The Narrative of William J. Brown, a Fugitive Slave, 1847

The book is dedicated to a guy who helped him and has been proof-read by someone else. It starts by noting Brown was a 'soul-driver', apparently a person who accompanied his master on tasks involving the buying and selling of slaves.

Brown starts out saying he was born in Lexington, Kentucky, and was stolen when a baby by his master. His mother had seven children, all by different men, and his own father was a white man. His master owned around forty slaves and ended up moving from Kentucky to Missouri. He had three brothers and a sister.

You get an idea of how nasty the master was (aside from stealing babies) when the book says the slaves had to get up at 4 in the morning and were given only a half hour to eat breakfast. Work started at 4:30, and any slave not there on time was given ten lashes with the whip. Brown himself was employed as a house-slave which was almost always a much better position to be in then a field-slave. Apparently his mother was also taken by the master since he recounts hearing his own mother being lashed for being late to work.

During the riverboat trip during the employ of his master the boat picked up a shipment of around fifty to sixty slaves that were due to be sold. Think about that. One boat trip out of who knows how many picked up over half a hundred slaves. It gives the reader a glimmer of just how massive the slave trade really was.

He refers to a situation where a slave woman was whipped nearly to death by her master who was a deacon in a Baptist church.

Brown got hired out by his master to another guy to work with him for a year on a riverboat. He writes about numerous times the boat carried slaves and how, one landed, they were kept in slave pens to be sold.

He also engaged in questionable business practices under order of his master. If slaves were old and gray, he was to cut off their beards and blacken their hair so they would look younger than they were.

This is an example of the kind of thing that was done. What makes this actually frightening is that this was a normal practice, not something absurd and unlikely to be repeated. this was standard operating procedure for slavers.

He also writes about one owner that took a good-looking slave and set her up as his mistress (against his will), had children by her, then sold her when he married a white woman.

He was not above playing a trick on a fellow black. He did later regret what he had done to the guy.

He writes about a time he saw a slave killed by a gang of white men who had thought the slave had stolen some meat.

After he leaves the service of the slave trader he returns to his original master, only to be told that the guy had been short of money and sold his mother, brothers and sister, and Brown himself was to go to the city and find a new master.

He and his mother try to escape but are caught and brought back to St. Louis, Brown in chains. He's returned to his master but is then sold to yet another guy, who then proceeds to hire him out to still another guy. His mother is sold and taken elsewhere.

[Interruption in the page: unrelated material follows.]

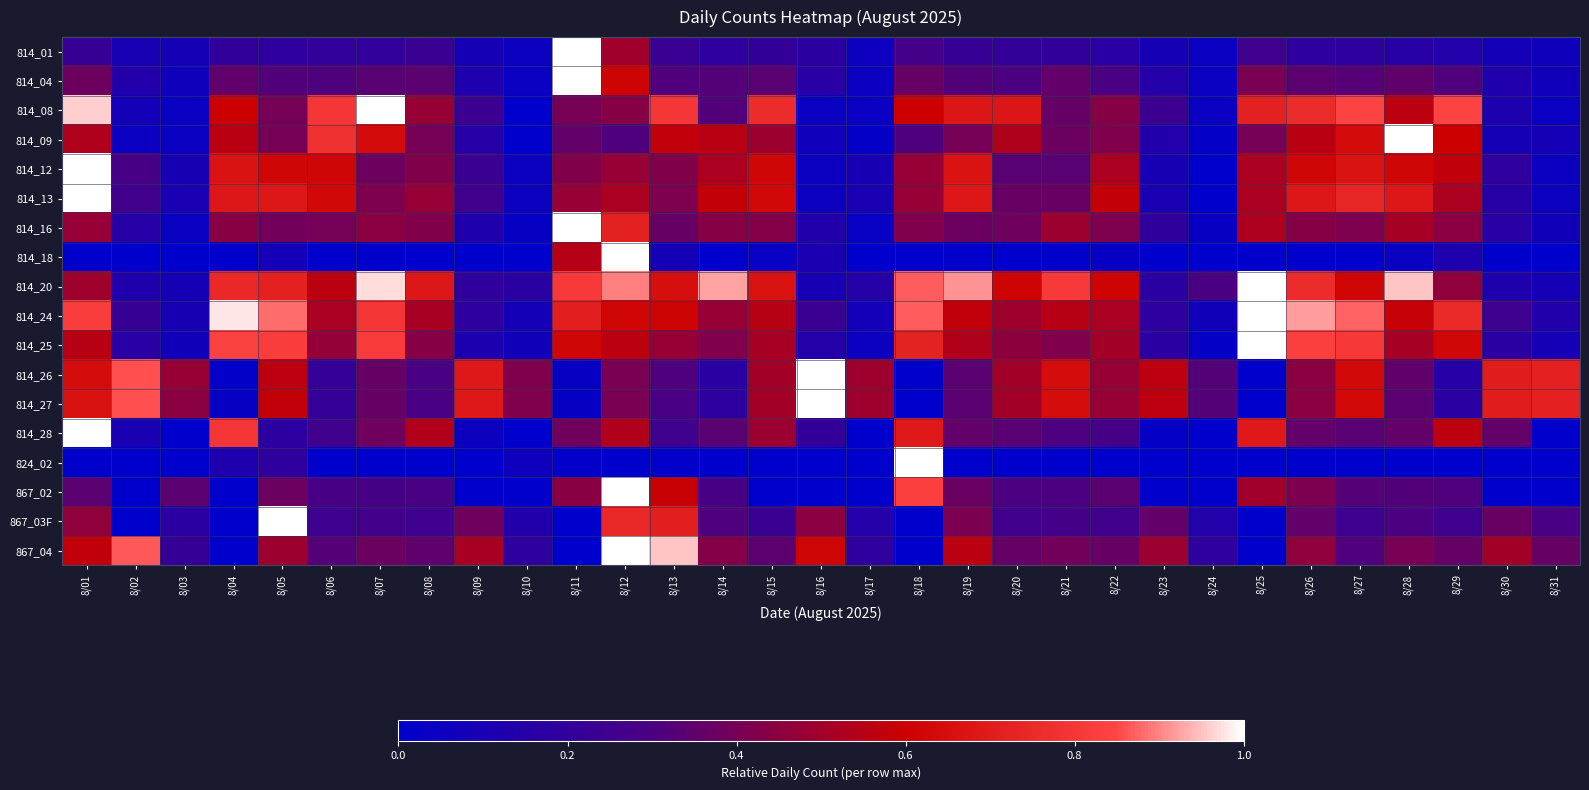

How many categories are shown in the chart?

31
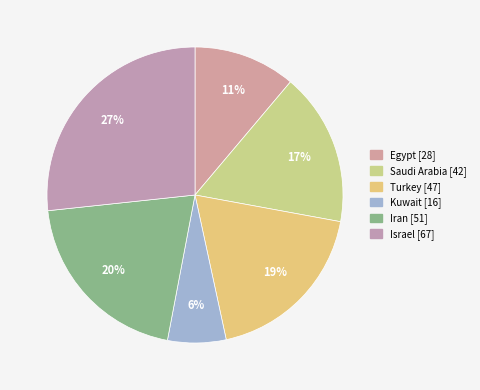

Which category has the biggest portion of the pie?

Israel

He writes about the type of 'religion' taught blacks. Brown is sold to still another master and becomes a carriage driver. His new mistress keeps trying to arrange a marriage for him (which would help keep him trapped there plus raise the possibility of the marriage producing children which would then become instant slaves, for a profit).

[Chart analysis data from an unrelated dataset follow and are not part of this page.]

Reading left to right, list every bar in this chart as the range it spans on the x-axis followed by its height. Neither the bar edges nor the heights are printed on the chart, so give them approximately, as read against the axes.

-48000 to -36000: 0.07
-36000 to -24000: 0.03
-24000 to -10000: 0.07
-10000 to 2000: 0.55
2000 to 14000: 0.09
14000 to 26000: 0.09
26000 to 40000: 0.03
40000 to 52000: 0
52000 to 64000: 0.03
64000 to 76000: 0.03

He acts like he's in love with the woman the mistress buys for him. They all end up on a boat bound for Cincinnati. Soon after the boat lands he carries a trunk to the dock then makes his way to the woods to hide out in the day. It was only safe to travel at night.

He gets in bad shape but finds a white couple that is willing to offer him shelter and care for him physically for a short while. He gets help from others, also, and finally makes it to Cleveland and then to Canada. He later helped transport almost seventy runaway slaves from Cleveland to Canada.

This is really a very interesting book, giving the reader a fairly good idea of the perils of slavery and escape, and shows that many slaves did manage to survive both and find their freedom in Canada. (The Fugitive Slave Law did not apply to Canada, of course.)